Pulsed Field Ablation versus Thermal Energy Ablation for Atrial Fibrillation: A Systematic Review and Meta-Analysis
Chaitanya Malladi, MD – Cardiology Fellow, University of California, San Diego; Frederick Han, MD – Electrophysiologist, University of California, San Diego; Kurt Hoffmayer, MD, PharmD – Electrophysiologist, University of California, San Diego; David Krummen, MD – Electrophysiologist, University of California, San Diego; Gordon Ho, MD – Electrophysiologist, University of California, San Diego; Farshad Raissi, MD – Electrophysiologist, University of California, San Diego; Ulrika Birgersdotter-Green, MD – Electrophysiologist, University of California, San Diego; Gregory Feld, MD – Electrophysiologist, University of California, San Diego; Jonathan Hsu, MD, MAS – Electrophysiologist, University of California, San Diego
Purpose: Pulsed field ablation (PFA) induces cell death through electroporation using ultrarapid electrical pulses. We sought to compare the procedural efficiency characteristics, safety and efficacy of ablation of atrial fibrillation (AF) using PFA compared with thermal energy ablation.
Material and Methods: We performed an extensive literature search and systematic review of studies that compared ablation of AF with PFA versus thermal energy sources. Risk ratio (RR) 95% confidence intervals (CI) were measured for dichotomous variables and mean difference (MD) 95% CI were measured for continuous variables, where RR < 1 and MD < 0 favors the PFA group.

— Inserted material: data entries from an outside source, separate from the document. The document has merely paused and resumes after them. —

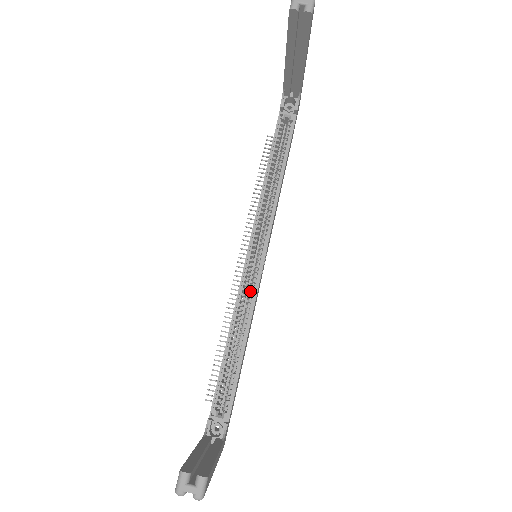
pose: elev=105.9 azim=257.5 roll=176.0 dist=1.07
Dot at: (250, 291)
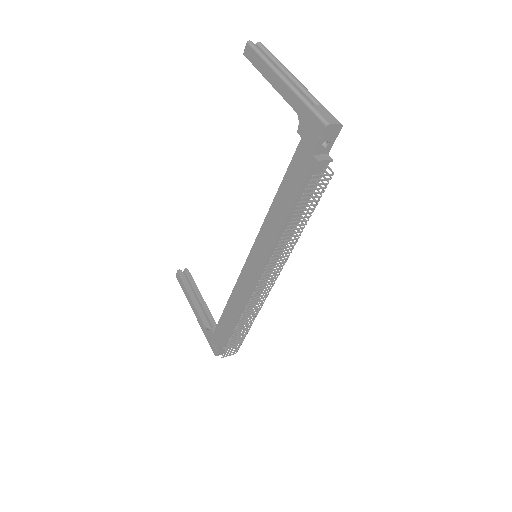
Dot at: occluded
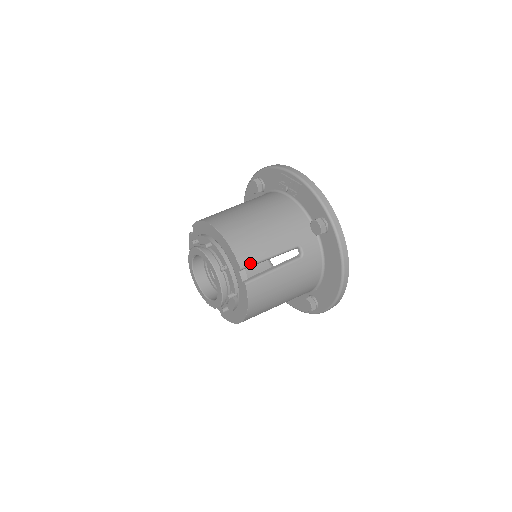
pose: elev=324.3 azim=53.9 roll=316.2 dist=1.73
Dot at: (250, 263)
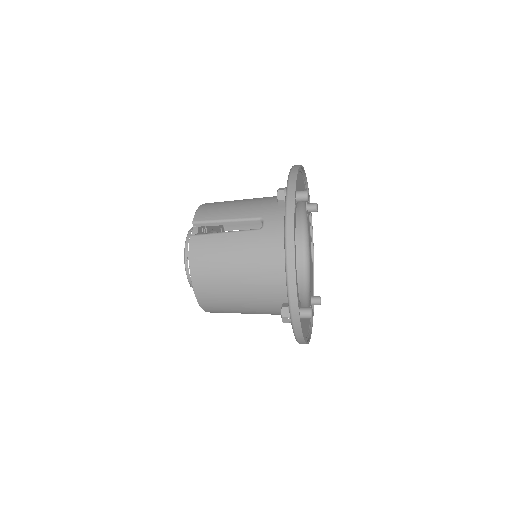
Dot at: (204, 220)
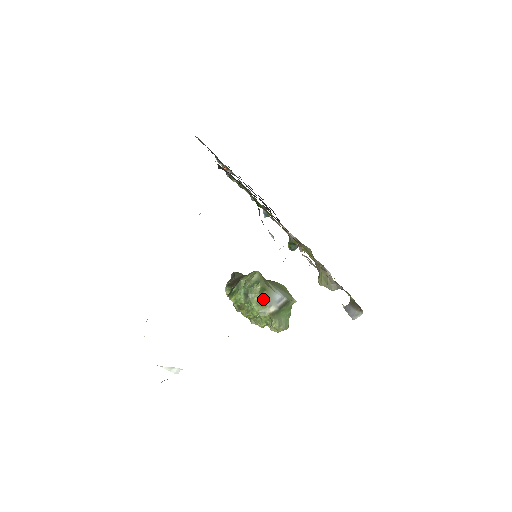
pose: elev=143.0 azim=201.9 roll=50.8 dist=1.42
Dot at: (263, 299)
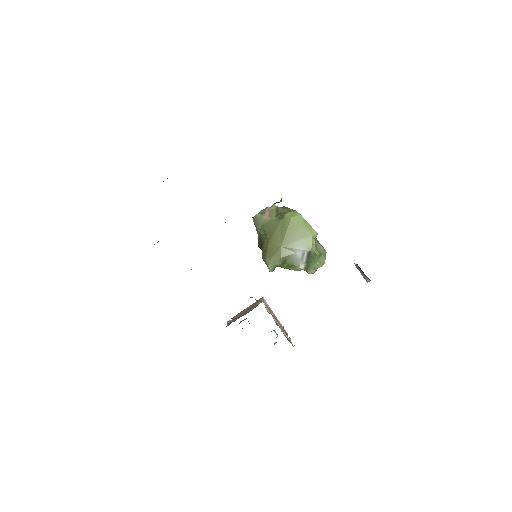
Dot at: (289, 265)
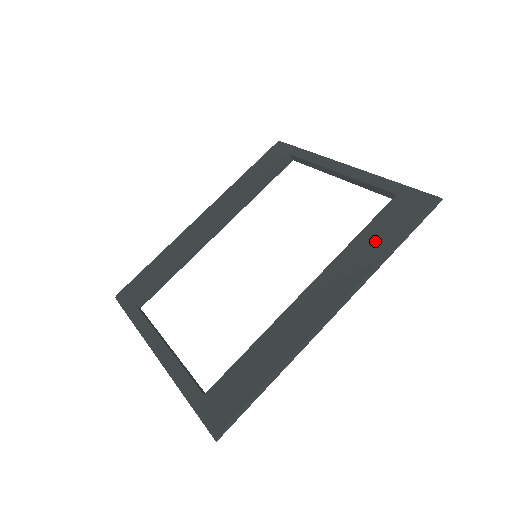
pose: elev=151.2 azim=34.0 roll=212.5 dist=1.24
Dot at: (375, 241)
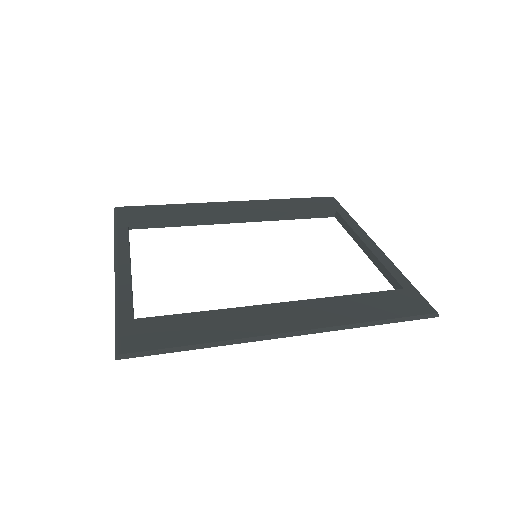
Dot at: (364, 307)
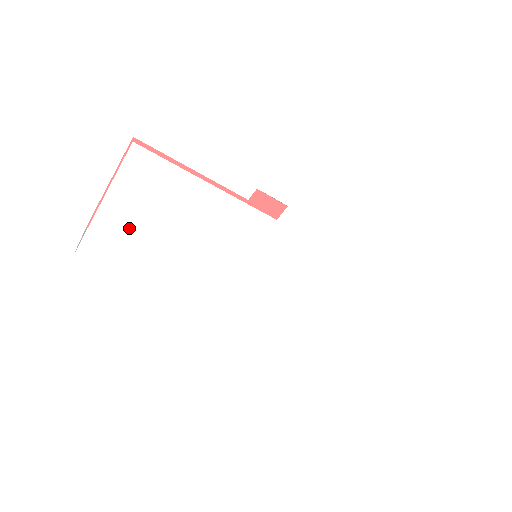
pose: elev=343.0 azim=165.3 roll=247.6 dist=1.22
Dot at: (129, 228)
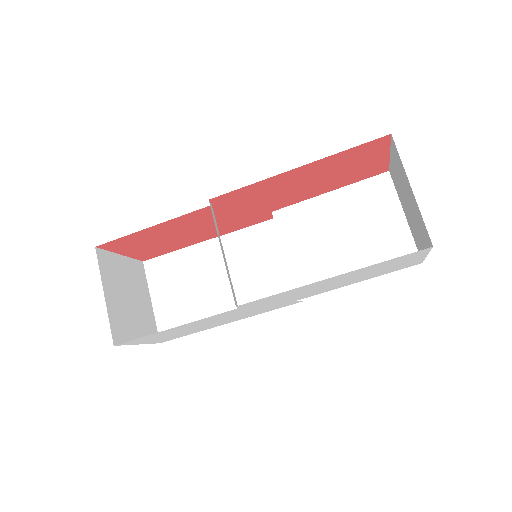
Dot at: (166, 337)
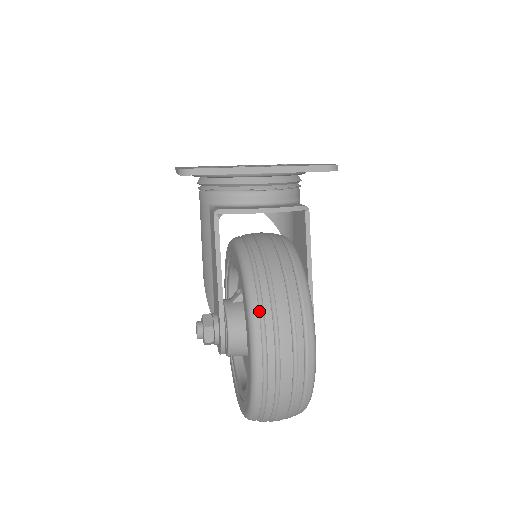
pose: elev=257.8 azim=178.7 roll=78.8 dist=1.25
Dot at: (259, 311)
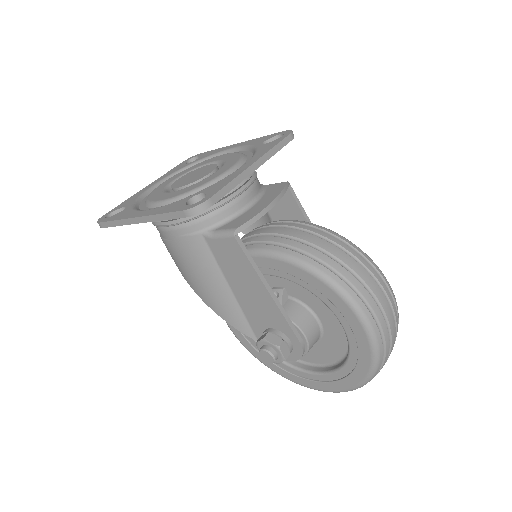
Dot at: (352, 289)
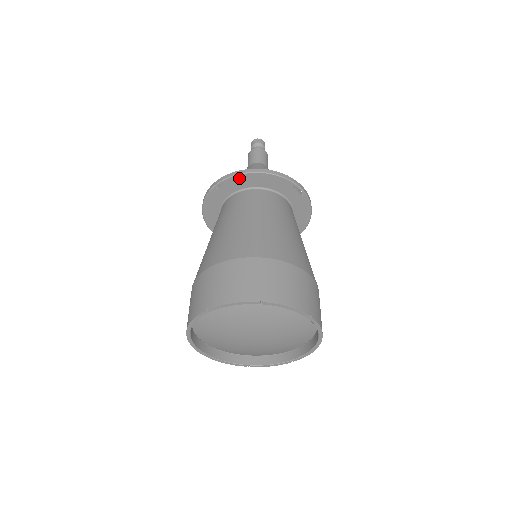
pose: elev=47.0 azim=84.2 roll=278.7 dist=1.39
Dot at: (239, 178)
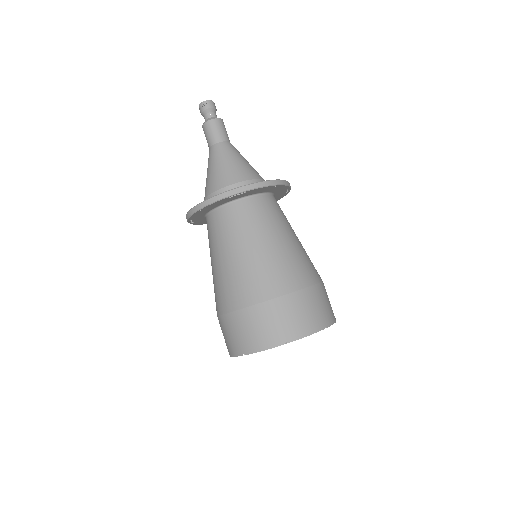
Dot at: (192, 217)
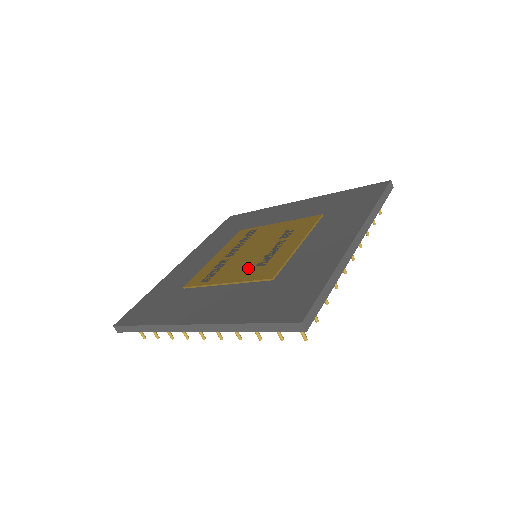
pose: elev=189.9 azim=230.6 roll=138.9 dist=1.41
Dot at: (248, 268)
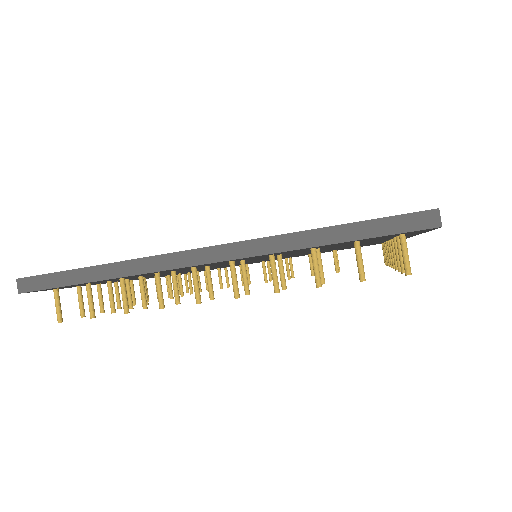
Dot at: occluded
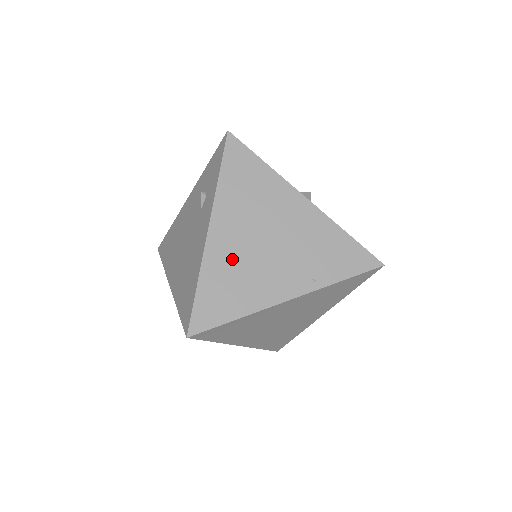
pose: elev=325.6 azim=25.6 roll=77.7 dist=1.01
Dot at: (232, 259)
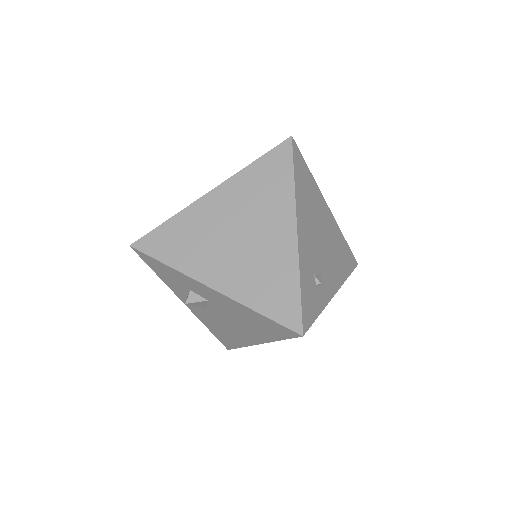
Dot at: occluded
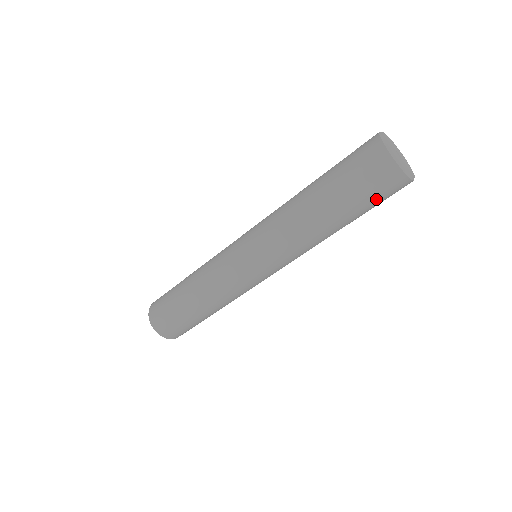
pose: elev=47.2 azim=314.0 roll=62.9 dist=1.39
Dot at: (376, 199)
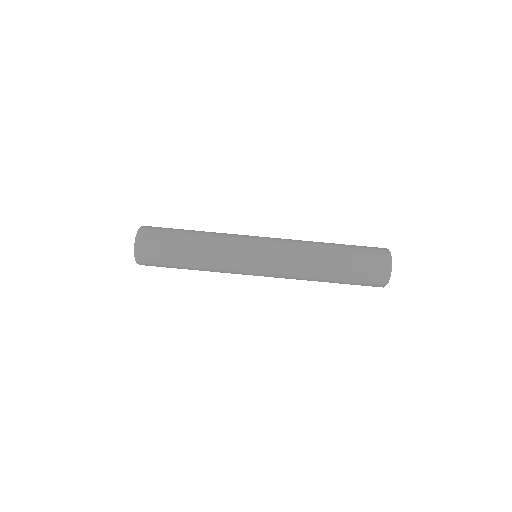
Dot at: (365, 269)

Results: We included 6 comparative studies for a total of 1,012 patients who underwent ablation of AF; 43.6% with PFA (n=441) and 56.4% (n=571) with thermal energy sources. There were significantly shorter procedures times with PFA despite a protocolized 20-minute dwell time (MD -21.95, 95% CI -33.77, -10.14, p=0.0003), but with significantly longer fluroscopy time (MD 5.71, 95% CI 1.13, 10.30, p=0.01). There were no statistically significant differences in periprocedural complications (RR 1.20, 95% CI 0.59-2.44) or recurrence of atrial tachyarrhythmias (RR 0.64, 95% CI 0.31, 1.34) between the PFA and thermal ablation cohorts.
Conclusions: Based on the results of this meta-analysis, PFA was associated with shorter procedural times and longer fluoroscopy times, but no difference in periprocedural complications or rates of recurrent AF when compared to ablation with thermal energy sources. However, larger randomized control trials are needed.